Dodd-Frank Wall Street Reform and Consumer Protection Act
On July 21, 2010, President Obama signed into law the Dodd-Frank Wall Street Reform and Consumer Protection Act (“Dodd-Frank Act”). This landmark legislation contains a number of measures that significantly expand the enforcement authority of the SEC and strengthen its oversight and regulatory authority over the securities markets.
Specifically, the Dodd-Frank Act extends the SEC’s enforcement authority in the aiding and abetting and control person liability areas. The legislation also extends the statute of limitations for securities laws violations and expands the application of the antifraud provisions and the jurisdiction of federal courts in actions brought by the SEC in certain cases. With the new legislation in place, the SEC has several enhanced remedies, including the ability to impose collateral bars and the authority to impose civil penalties in cease-and-desist proceedings against any person found to have violated the securities laws. The incentives and protections afforded to securities whistleblowers have been significantly enhanced by, among other changes, permitting the SEC to pay whistleblowers who voluntarily provide original information between 10% and 30% of monetary sanctions exceeding $1 million in cases involving any violation of the securities laws.

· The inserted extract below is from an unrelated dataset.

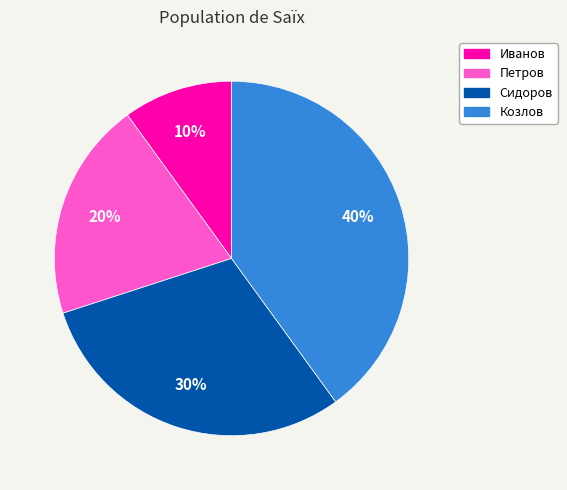

True or false: Сидоров accounts for 30% of the total.

True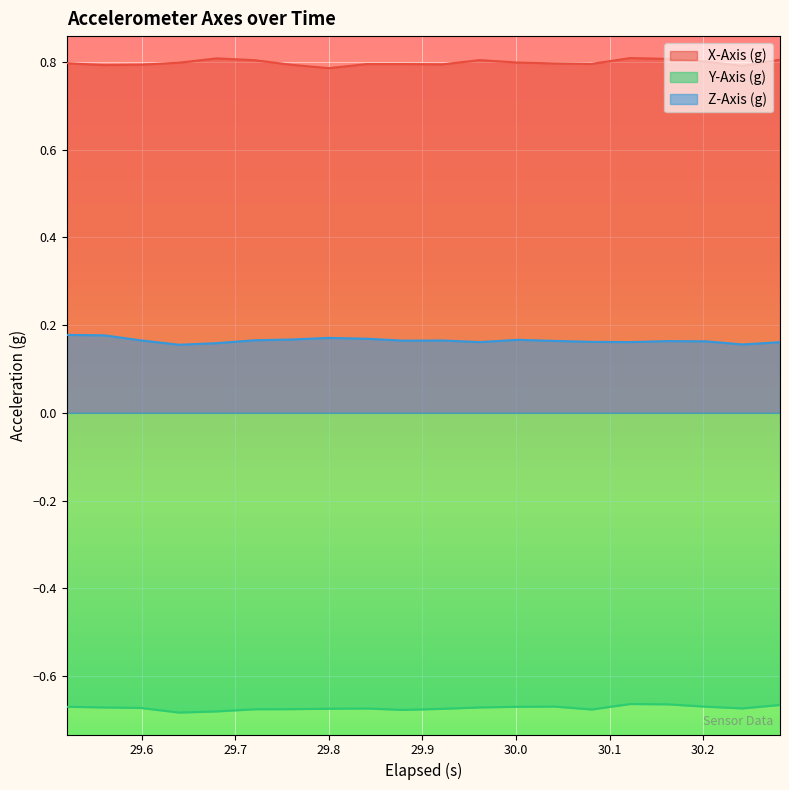

List the series in order of their peak value, lowest first.

Y-Axis (g), Z-Axis (g), X-Axis (g)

Finally, the Dodd-Frank Act contains additional procedural enhancements for SEC enforcement actions, including granting the Commission nationwide subpoena power in connection with civil actions filed in federal courts and requiring the agency to file an enforcement action within 180 days of the Wells notice in certain cases or to notify the affected party of the staff’s intent not to file an action.
The Dodd-Frank Act is described in more detail at pages 38 through 45 of this Outline.
FINRA also experienced senior personnel changes this year, with the departure of the heads of the Member Regulation Sales Practice area and the Department of Enforcement.
Although FINRA has not yet released official statistics for 2010, the number of cases with significant fines appears to have dropped sharply in the first half of 2010 when compared to the first six months of 2009. However, as the Outline went to press, FINRA announced several significant new actions with substantial fines.
As to process, senior Enforcement staff members have indicated that FINRA will continue to use the on-site enforcement investigation technique that it utilized in 2008 and 2009 in connection with certain auction rate securities investigations more frequently in fraud and other high-profile investigations.
FINRA has identified at least 13 priorities in its enforcement program, including Regulation D offerings, fixed income trading and sales, reverse convertibles, and municipal securities transactions.
In June 2010, FINRA completed the previously announced agreement under which it assumed responsibility for performing the market surveillance and enforcement functions previously conducted by NYSE Regulation. Under the agreement, FINRA took over the regulatory functions for the New York Stock Exchange, NYSE Arca, and NYSE Amex.
In the first half of 2010, FINRA brought enforcement actions on various topics, including auction rate securities, the protection of customer confidential information, day trading, mutual fund operations, Regulation SHO, supervision, and unregistered offerings.
These developments and cases are described in more detail at pages 46 through 77 of this Outline.